In dem Zusammenhang tut sich die Frage auf, um wieviel schlechter es operativ gesehen für die SBO noch kommen kann. Der Auftragsbestand zum 30.09.2015 reicht mit 40 MEUR nicht aus, um den ohnehin schon schlechten Umsatz im abgelaufenen Quartal 3 mit 70 MEUR noch einmal zu erwirtschaften. Der Vorratsbestand im Q3 ist noch einmal niedriger, als im Q2. Generell wurde das Working Capital reduziert. Aus diesen Gründen kann man schon in Betracht ziehen, dass die operative Talsohle noch nicht erreicht sein könnte. Ich persönlich gehe aber davon aus, dass die Kunden des Unternehmens derzeit einerseits Lagerbestände aus dem letzten Aufwärtszyklus abbauen und andererseits die Nutzungsdauer ihrer jetzt im Einsatz befindlichen Produkte etwas zu strecken versuchen. Es wird also mal vorsorglich so wenig wie möglich bestellt und versucht, mit dem auszukommen, was man schon gekauft hat. Selbst für die derzeitige Bohraktivität schätze ich also die nachhaltig notwendigen Bestellumfänge höher ein. Aus den weiter oben erläuterten Gründen sehe ich außerdem die momentane Bohraktivität bei weitem nicht als ausreichend an, um den weltweiten Ölbedarf nachhaltig zu decken. Selbst wenn der Ölpreis auf mehrere Jahre so tief bleibt wie jetzt (oder noch weiter sinkt), wird man bald wieder mehr bohren müssen, als jetzt.

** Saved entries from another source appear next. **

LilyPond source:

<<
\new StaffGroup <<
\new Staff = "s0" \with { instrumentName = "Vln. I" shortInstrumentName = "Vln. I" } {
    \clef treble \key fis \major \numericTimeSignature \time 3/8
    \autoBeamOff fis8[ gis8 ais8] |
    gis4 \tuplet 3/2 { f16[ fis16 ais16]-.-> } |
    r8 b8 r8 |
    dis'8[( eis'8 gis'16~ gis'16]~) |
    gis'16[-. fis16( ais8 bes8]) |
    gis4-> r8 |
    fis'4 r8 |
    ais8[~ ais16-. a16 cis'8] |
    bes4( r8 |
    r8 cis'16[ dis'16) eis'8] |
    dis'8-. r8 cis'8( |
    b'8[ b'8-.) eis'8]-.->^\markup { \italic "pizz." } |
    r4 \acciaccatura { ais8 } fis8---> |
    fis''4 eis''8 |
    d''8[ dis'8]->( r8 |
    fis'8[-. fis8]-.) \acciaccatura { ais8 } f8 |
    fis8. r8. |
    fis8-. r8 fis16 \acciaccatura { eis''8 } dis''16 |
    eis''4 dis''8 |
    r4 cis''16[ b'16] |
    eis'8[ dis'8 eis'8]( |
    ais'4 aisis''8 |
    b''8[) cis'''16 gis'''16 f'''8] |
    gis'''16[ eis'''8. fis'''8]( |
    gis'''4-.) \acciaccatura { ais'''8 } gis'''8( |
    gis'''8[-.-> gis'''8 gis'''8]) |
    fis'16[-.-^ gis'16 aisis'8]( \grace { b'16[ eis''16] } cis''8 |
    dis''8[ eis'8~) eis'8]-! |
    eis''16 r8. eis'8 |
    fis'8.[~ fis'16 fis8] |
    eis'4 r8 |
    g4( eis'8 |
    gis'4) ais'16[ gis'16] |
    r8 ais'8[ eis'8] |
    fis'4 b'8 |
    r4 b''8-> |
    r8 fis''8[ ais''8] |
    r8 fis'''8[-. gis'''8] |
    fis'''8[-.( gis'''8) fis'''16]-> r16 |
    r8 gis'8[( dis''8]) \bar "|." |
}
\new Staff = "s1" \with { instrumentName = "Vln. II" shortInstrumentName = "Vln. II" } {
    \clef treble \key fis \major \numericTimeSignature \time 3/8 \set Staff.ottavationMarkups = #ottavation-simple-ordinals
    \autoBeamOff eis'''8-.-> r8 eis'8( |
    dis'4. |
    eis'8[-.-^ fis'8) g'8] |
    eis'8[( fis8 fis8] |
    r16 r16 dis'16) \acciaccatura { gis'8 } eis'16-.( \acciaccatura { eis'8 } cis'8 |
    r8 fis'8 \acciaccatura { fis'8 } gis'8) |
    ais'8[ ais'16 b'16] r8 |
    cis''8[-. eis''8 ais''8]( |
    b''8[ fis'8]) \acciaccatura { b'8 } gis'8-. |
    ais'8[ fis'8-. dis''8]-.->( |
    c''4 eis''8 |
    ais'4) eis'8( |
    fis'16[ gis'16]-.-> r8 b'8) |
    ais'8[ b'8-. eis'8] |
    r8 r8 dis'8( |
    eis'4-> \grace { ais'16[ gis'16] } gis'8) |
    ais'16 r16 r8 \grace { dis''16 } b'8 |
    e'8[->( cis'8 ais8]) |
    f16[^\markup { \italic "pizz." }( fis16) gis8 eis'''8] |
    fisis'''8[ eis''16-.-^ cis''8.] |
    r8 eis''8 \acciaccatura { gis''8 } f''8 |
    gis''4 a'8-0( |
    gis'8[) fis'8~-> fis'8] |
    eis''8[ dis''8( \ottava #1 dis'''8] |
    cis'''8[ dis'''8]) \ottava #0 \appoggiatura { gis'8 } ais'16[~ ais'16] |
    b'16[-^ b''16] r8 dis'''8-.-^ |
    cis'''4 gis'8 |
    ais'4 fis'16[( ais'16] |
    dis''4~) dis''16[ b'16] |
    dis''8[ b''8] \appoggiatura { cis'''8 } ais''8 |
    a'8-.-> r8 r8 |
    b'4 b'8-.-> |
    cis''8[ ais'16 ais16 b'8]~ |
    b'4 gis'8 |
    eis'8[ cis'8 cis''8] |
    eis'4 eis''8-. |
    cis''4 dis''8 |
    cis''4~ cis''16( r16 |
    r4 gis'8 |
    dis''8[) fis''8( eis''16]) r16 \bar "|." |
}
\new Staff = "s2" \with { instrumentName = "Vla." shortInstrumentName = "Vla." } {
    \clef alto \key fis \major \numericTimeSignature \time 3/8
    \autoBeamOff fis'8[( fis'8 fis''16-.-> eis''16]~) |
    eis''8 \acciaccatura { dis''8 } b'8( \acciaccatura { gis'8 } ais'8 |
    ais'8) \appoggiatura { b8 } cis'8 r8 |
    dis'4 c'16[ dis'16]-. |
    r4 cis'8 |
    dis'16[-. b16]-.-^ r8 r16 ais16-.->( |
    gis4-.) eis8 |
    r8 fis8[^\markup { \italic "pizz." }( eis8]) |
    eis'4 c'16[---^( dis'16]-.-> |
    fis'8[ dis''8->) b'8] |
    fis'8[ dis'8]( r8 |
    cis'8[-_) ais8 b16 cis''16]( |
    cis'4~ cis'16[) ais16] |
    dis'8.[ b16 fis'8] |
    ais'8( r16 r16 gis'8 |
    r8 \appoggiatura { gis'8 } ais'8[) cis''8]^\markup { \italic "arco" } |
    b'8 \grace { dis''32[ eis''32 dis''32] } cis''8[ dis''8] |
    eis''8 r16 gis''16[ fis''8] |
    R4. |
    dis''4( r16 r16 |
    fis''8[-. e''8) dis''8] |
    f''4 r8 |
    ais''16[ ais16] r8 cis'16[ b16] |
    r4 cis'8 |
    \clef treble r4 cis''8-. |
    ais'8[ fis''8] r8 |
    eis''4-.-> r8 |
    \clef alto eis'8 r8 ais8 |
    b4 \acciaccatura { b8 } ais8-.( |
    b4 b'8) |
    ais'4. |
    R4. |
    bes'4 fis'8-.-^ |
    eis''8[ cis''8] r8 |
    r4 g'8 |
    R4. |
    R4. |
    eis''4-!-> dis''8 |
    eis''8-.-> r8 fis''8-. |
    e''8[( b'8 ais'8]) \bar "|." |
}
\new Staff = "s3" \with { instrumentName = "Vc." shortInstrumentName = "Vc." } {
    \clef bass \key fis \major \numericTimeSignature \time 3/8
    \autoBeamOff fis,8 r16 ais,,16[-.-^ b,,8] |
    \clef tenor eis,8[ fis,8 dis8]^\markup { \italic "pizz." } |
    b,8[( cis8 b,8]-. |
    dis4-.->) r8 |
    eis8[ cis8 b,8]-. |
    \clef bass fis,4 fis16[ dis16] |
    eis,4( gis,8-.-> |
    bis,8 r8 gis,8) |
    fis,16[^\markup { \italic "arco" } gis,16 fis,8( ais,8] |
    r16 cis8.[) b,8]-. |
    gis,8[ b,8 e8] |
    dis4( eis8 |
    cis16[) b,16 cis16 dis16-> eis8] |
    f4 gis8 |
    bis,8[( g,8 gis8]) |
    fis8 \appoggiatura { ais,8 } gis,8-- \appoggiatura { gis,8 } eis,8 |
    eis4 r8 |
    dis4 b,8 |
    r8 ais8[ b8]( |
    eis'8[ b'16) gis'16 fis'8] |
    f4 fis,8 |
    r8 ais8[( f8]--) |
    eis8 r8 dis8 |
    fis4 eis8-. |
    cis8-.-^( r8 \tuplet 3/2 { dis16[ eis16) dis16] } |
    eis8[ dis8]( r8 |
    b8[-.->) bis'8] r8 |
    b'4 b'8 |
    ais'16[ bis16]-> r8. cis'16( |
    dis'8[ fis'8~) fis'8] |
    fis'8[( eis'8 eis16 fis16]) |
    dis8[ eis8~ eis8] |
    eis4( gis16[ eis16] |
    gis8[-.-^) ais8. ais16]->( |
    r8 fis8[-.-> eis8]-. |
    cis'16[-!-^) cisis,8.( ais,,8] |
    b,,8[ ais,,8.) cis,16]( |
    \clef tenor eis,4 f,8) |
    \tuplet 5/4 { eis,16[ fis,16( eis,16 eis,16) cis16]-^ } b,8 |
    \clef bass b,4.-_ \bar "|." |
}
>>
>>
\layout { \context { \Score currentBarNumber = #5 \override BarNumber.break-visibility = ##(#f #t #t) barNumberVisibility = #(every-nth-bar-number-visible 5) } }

Wenn man davon ausgeht, dass es für SBO noch schlimmer kommen kann und das Unternehmen auch cashflow-negativ wird, stellt sich die Frage, wie viel Standfestigkeit man besitzt. Hier kommt die außergewöhnlich starke Bilanz ins Spiel. Die Eigenkapitalquote liegt bei fast 60%. Die Net Cash Position beträgt 12 MEUR. Das Umlaufvermögen übersteigt die gesamten lang- und kurzfristigen Verbindlichkeiten um ca. 90 MEUR. Die Bilanzqualität hat sich dabei im Vergleich zum Halbjahr noch einmal deutlich verbessert. Aus diesen Gründen könnte man also auch einige Zeit negativer Cashflows ganz gut verkraften.
Fazit
Auf kurze Sicht ist es nicht auszuschließen, dass es noch etwas schlimmer kommt. Insbesondere könnte es noch weitere Firmenwertabschreibungen geben. Das Bestellverhalten der Kunden könnte sich weiter abschwächen und die operativen Margen der SBO noch deutlicher unter Druck setzen. Angesichts der vorhandenen Fixkostenbasis ist auch das eine oder andere Quartal im cashflow-negativen Bereich zumindest denkbar. Aber ich sehe einfach keinen rational begründbaren Anhaltspunkt dafür, dass die momentan getätigten Bohrvorgänge und vor allem die derzeit beobachtbaren Bohrstrangbestellungen auch nur irgendwie dafür ausreichend wären, um den Ölhunger der Welt nachhaltig zu stillen.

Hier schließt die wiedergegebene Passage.